Dans le monde, plusieurs pays ont opté pour un dépistage
néonatal (DNN) de la drépanocytose, avec des modalités variées. Celui-ci
est systématique aux Etats-Unis et au Royaume-Uni, rappelle le rapport
de la HAS, qui précise qu'" un consensus s'est dégagé sur l'idée
qu'un dépistage ciblé, fondé sur l'ethnicité maternelle, soulevait des
questions pratiques et éthiques que les décideurs politiques avaient
voulu éviter. Le souhait de promouvoir un dépistage uniforme a contribué
au choix du dépistage néonatal universel de la drépanocytose dans ces deux pays. "
Il relève aussi que les contraintes légales de consignation de
l'information sur l'origine familiale dans les dossiers médicaux et les
bases administratives y sont bien différentes de celles en vigueur en
France, où la loi interdit la collecte et le traitement de " données à caractère personnel qui font apparaître, directement ou indirectement, les origines raciales ou ethniques ".
La HAS s'est également penchée sur les résultats de la
stratégie nationale, ciblée. En 2012, celle-ci a permis d'identifier 382
cas de drépanocytose chez les 309 858 nouveau-nés testés – soit un
tiers de ceux qui ont vu le jour en métropole. Le nombre de nouveau-nés
dépistés est stable depuis 2006, alors que le pourcentage de tests en
métropole a augmenté dans cette période (de 27 % à 34 %).

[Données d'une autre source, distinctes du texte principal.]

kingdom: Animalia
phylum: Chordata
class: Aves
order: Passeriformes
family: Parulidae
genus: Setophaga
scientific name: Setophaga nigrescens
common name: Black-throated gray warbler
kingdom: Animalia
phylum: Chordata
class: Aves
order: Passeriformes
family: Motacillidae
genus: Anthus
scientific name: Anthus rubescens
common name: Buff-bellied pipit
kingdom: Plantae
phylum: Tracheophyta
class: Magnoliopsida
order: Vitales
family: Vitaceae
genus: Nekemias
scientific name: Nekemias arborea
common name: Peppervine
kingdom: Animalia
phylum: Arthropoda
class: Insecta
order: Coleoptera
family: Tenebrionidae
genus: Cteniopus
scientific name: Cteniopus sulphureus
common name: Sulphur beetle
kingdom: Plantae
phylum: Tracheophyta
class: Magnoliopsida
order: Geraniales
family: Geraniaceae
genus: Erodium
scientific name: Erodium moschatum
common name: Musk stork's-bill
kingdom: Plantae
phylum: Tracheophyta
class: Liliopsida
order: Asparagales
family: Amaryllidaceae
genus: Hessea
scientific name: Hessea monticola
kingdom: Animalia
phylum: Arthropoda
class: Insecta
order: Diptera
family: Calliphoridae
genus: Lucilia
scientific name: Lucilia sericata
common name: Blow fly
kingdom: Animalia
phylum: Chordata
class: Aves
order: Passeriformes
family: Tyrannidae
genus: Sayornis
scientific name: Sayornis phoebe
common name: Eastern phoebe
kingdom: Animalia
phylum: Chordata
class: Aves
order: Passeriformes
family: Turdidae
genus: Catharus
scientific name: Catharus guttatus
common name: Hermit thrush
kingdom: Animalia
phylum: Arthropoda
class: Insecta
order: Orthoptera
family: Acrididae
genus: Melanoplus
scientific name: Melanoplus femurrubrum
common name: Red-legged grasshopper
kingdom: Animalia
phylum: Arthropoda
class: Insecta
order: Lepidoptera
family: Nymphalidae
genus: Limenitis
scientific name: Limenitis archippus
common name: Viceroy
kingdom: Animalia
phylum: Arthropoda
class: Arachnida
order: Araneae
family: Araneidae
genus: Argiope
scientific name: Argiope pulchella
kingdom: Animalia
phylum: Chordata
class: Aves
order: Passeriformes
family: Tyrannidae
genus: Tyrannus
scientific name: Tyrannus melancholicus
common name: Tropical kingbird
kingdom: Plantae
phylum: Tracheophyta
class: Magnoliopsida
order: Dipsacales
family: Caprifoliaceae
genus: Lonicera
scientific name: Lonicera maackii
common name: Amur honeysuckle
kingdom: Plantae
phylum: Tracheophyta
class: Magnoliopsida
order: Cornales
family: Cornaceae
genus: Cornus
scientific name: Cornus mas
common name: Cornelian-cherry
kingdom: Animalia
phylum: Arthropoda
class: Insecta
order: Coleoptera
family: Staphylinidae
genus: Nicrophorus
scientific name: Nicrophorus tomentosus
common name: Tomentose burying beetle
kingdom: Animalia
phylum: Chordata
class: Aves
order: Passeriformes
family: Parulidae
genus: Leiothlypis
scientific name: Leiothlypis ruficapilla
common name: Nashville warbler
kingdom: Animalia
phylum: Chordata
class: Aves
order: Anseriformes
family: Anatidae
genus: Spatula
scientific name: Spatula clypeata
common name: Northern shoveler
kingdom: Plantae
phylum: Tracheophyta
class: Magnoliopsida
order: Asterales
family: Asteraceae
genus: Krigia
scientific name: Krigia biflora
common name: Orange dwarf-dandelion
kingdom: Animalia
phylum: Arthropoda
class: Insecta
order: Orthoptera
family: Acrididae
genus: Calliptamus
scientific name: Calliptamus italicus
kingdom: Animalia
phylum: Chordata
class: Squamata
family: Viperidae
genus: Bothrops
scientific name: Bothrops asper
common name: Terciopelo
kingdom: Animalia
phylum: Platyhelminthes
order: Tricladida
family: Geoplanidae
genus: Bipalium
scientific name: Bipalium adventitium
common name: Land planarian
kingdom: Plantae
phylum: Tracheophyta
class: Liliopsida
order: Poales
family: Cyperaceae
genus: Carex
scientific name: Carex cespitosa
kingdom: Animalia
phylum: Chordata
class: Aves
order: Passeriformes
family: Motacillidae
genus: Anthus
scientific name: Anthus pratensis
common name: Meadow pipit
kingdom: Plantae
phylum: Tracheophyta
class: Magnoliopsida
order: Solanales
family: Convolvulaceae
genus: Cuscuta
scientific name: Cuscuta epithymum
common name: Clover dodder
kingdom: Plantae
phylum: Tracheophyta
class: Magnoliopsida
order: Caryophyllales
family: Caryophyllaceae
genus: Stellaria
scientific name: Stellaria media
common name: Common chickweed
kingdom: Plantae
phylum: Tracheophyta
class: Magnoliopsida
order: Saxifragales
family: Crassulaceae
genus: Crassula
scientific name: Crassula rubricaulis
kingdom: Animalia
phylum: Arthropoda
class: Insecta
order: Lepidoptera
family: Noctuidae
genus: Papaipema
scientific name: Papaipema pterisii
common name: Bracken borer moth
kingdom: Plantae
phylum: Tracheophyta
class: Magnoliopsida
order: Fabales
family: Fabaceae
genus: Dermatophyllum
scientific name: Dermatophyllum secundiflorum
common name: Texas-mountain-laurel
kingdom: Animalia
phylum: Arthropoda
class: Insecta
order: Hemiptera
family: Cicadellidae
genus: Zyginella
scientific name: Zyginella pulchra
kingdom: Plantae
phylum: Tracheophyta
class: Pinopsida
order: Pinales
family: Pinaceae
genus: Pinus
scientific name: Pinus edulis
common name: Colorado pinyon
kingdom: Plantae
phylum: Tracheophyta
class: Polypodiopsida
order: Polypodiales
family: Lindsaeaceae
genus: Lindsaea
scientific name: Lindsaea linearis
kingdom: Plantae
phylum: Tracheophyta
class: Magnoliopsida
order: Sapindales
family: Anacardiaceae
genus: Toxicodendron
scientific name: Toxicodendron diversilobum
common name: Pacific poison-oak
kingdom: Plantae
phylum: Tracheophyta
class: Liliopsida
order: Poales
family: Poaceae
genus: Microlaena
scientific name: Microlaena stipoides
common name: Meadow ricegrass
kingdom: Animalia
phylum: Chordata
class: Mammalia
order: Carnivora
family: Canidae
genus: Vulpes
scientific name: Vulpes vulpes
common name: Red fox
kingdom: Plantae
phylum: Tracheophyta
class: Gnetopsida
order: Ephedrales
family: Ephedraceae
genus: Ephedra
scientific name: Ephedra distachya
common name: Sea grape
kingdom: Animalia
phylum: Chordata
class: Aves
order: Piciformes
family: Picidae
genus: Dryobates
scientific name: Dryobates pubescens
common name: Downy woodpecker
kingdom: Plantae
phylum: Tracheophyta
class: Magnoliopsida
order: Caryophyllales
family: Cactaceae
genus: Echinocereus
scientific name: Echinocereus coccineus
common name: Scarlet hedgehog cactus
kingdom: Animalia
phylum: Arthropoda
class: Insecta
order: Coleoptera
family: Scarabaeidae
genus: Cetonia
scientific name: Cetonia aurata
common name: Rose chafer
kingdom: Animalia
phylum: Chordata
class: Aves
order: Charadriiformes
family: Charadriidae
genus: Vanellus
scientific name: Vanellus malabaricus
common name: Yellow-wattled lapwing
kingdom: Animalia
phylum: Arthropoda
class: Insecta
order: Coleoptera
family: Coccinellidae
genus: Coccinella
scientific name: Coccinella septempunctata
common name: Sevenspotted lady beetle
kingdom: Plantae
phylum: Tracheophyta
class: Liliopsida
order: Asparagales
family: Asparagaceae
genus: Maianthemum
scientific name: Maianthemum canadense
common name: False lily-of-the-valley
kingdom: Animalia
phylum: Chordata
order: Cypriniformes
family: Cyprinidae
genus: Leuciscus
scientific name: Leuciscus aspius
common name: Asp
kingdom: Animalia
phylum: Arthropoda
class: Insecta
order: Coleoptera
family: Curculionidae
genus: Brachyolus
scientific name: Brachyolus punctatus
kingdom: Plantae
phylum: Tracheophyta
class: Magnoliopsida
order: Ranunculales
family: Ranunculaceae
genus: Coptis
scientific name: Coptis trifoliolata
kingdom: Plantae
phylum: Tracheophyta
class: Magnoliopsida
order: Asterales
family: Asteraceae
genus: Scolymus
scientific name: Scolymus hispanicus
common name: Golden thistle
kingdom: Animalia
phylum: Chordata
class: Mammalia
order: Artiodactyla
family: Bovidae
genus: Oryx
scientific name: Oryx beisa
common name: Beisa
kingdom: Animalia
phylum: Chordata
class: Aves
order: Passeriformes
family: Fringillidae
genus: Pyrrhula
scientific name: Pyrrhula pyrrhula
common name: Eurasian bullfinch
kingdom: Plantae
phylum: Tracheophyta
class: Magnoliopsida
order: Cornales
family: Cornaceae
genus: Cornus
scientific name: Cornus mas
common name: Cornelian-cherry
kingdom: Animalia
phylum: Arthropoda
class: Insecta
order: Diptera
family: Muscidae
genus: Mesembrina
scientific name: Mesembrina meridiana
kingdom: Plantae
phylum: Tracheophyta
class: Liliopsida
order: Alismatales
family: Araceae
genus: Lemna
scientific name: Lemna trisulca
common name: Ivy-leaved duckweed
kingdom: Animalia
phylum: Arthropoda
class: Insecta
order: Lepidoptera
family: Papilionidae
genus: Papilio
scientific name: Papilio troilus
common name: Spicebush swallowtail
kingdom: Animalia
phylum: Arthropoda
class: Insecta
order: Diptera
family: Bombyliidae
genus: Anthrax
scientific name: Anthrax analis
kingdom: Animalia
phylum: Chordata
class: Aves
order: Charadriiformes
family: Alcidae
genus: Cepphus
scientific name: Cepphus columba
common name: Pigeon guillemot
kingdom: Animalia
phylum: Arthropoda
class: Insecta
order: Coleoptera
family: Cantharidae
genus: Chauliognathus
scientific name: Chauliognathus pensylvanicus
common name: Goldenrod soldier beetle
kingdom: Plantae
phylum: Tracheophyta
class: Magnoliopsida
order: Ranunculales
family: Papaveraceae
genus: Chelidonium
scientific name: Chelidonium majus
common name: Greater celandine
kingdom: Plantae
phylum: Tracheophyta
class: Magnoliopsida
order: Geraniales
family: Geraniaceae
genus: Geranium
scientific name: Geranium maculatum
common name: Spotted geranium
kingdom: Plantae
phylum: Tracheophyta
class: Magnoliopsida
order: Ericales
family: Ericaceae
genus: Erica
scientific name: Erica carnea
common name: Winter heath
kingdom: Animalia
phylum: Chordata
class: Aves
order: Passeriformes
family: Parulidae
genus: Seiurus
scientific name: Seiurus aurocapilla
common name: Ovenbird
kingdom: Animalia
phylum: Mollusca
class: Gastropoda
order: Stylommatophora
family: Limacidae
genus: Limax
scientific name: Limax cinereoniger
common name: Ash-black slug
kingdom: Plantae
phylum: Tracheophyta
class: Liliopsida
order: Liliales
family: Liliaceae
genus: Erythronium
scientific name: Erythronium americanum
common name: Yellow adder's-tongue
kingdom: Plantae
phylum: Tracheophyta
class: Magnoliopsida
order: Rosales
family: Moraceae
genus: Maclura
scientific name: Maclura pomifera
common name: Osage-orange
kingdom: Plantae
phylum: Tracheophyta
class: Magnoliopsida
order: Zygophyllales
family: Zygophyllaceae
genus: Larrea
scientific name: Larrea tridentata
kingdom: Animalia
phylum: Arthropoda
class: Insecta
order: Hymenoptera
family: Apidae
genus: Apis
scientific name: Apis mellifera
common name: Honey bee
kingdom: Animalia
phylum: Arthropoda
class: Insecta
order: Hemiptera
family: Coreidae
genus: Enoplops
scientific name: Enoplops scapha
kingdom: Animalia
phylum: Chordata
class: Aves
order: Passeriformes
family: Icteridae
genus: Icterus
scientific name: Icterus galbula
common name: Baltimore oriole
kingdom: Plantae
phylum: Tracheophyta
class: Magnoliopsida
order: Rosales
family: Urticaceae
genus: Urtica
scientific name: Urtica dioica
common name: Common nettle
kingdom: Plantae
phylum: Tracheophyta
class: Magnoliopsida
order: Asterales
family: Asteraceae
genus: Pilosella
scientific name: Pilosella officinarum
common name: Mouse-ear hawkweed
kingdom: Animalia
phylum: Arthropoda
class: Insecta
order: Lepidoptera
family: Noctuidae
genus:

Sur le plan médical, le dépistage néonatal permet de mettre
en place une prise en charge spécialisée du nourrisson et des mesures
préventives, avant que les symptômes n'apparaissent, à partir de trois
mois de vie. Ceux-ci sont principalement de trois types : anémie,
sensibilité aux infections bactériennes et crises douloureuses, liées à
l'obstruction de petits vaisseaux par les globules rouges anormaux. Le
repérage précoce permet aussi d'éduquer les parents.
" La question qui nous était posée était celle de
l'intérêt, en termes de santé publique, d'un élargissement du dépistage
néonatal ; les données disponibles ne permettent pas de le démontrer, résume le professeur Jean-Luc Harousseau, président de la HAS. Le
surcoût lié aux tests supplémentaires à réaliser peut être évalué – 180
000 euros annuels pour la région Ile-de-France ; 1,5 million d'euros
pour la France entière – mais pas son efficacité. Nous ne
recommandons donc pas une extension du dépistage actuel, d'autant qu'il
n'y a pas de signal que celui-ci soit défaillant. "
Une conclusion qui risque de laisser sur leur faim les
associations et spécialistes auditionnés par la HAS favorables au
dépistage universel. " Dépasser le dépistage ciblé, c'est dépasser
l'idée d'une maladie communautaire, permettre une égalité de traitement
pour une meilleure qualité de soin pour tous, sans distinction des
origines, et une meilleure conception et compréhension de la maladie
pour le personnel soignant ", déclarait ainsi Karim Khadem, président de SOS Globi Rhône-Alpes, lors de son audition.
Quid du repérage des hétérozygotes (qui n'ont qu'un seul
gène muté) par le dépistage néonatal ? Faut-il informer les parents, et
plus tard le principal intéressé, qu'il est porteur d'un défaut
génétique sans conséquences sur sa santé, mais qu'il peut transmettre
dans sa descendance ? " C'est un sujet complexe, pour lequel ce n'est
pas à la HAS de trancher ; mais nous amenons un outil de travail pour
aider les professionnels dans cette réflexion ", estime Jean-Luc Harousseau.